Jay Nash McCrea (January 15, 1887 - September 20, 1959) was an American cyclist and newspaper editor. Nicknamed "Crash" for his "dangerous" and "wild" riding style, he competed in the men's one mile and men's five mile events at the 1904 Summer Olympics, but did not finish either event.

==Early life and cycling career==
Jay Nash McCrea was born on January 15, 1887, in Springfield, Illinois. He began cycling competitively at Springfield High School, and was named their representative in the Central Illinois Athletic Association tournament c. 1901, at which he finished sixth in the quarter-mile race and fourth in the single-mile race, performing "remarkably well". He stopped racing until 1903, but then began winning many half-mile and one-mile tournaments. He won the Central Illinois championship, and was selected as the central Illinois representative for the United States cycling team, which was to compete at the 1904 Summer Olympics in St. Louis, Missouri.

McCrea, aged 17 at the time, competed at the men's five mile and one mile events, but never was in the front and did not finish either event. Nicknamed "Crash" for his "wild" and "dangerous" riding style, he stayed true to his nickname in the five mile race. On the second-to-last lap, he swerved into a cyclist next to him, who then crashed into two others, resulting in all four falling. Close behind were four more riders, who, unable to avoid it, crashed into the others. As a result, only four cyclists were able to finish, and the rider who had been in last place for the entire event won the gold medal. The magazine Bicycling World described McCrea's style as follows: "he does not seem to be a vicious rider, but simply rides all over the track and is dangerous for that reason."

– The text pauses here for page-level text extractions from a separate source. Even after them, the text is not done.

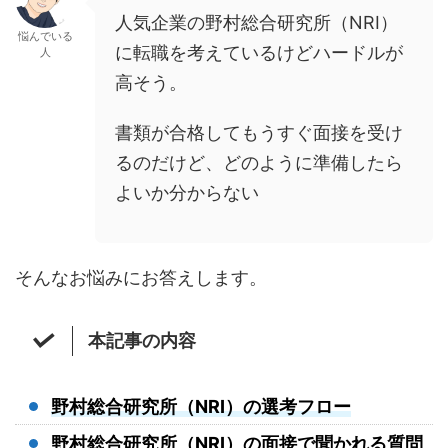
人気企業の野村総合研究所（NRI）
悩んでいる
に転職を考えているけどハードルが
人
高そう。
書類が合格してもうすぐ面接を受け
るのだけど、どのように準備したら
よいか分からない
そんなお悩みにお答えします。
本記事の内容
野村総合研究所（NRI）の選考フロー
野村総合研究所（NRI）の面接で聞かれる質問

About one month after the Olympics, McCrea returned to Missouri and won the state championship. In subsequent years, he became one of the best cyclists in that area of the country. By 1908, he had competed in 74 events, compiling 40 first-place finishes, 14 second-place finishes, six thirds, two fourths, two sixths, and one thirteenth, along with eight falls and one disqualification.

==Later life==
After his cycling career, McCrea became a newspaper writer and also officiated races. He was an editor for The Herald c. 1910 and by 1911 was working with the Illinois State Register. He also served as a member of the Springfield Cycling Club executive board around this time. He became an editor for a paper in Quincy, Illinois, in July 1917, and by the end of that year was with a newspaper named The Capital. McCrea joined the staff of the Omaha News in January 1918. He also was a member of the United States Olympic Cycling Committee at about this time.

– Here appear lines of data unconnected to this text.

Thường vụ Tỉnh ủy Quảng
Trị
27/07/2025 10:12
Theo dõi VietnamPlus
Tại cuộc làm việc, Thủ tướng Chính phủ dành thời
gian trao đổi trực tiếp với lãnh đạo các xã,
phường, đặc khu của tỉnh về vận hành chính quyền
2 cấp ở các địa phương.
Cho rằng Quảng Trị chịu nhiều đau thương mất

By 1924, McCrea had moved to Milwaukee, Wisconsin, and became editor for the Milwaukee Leader. He later wrote for the Milwaukee Sentinel and Wisconsin News. McCrea led the Milwaukee Newspaper guild strike in 1936, which resulted in higher pay and shorter working hours after the guild was on strike for seven months. He was still working as a newspaperman by 1946 and was for a time the president of the American Newspaper Guild Midwest district, although he listed his occupation in census records as "spiritual healer." Newspaper positions he held during his career included sportswriter, real estate editor, automotive editor, and copy editor. He also worked for the local radio, serving as the voice of "Sunny Jim" at WISN. McCrea died on September 20, 1959, at the age of 72, in Cudahy, Wisconsin.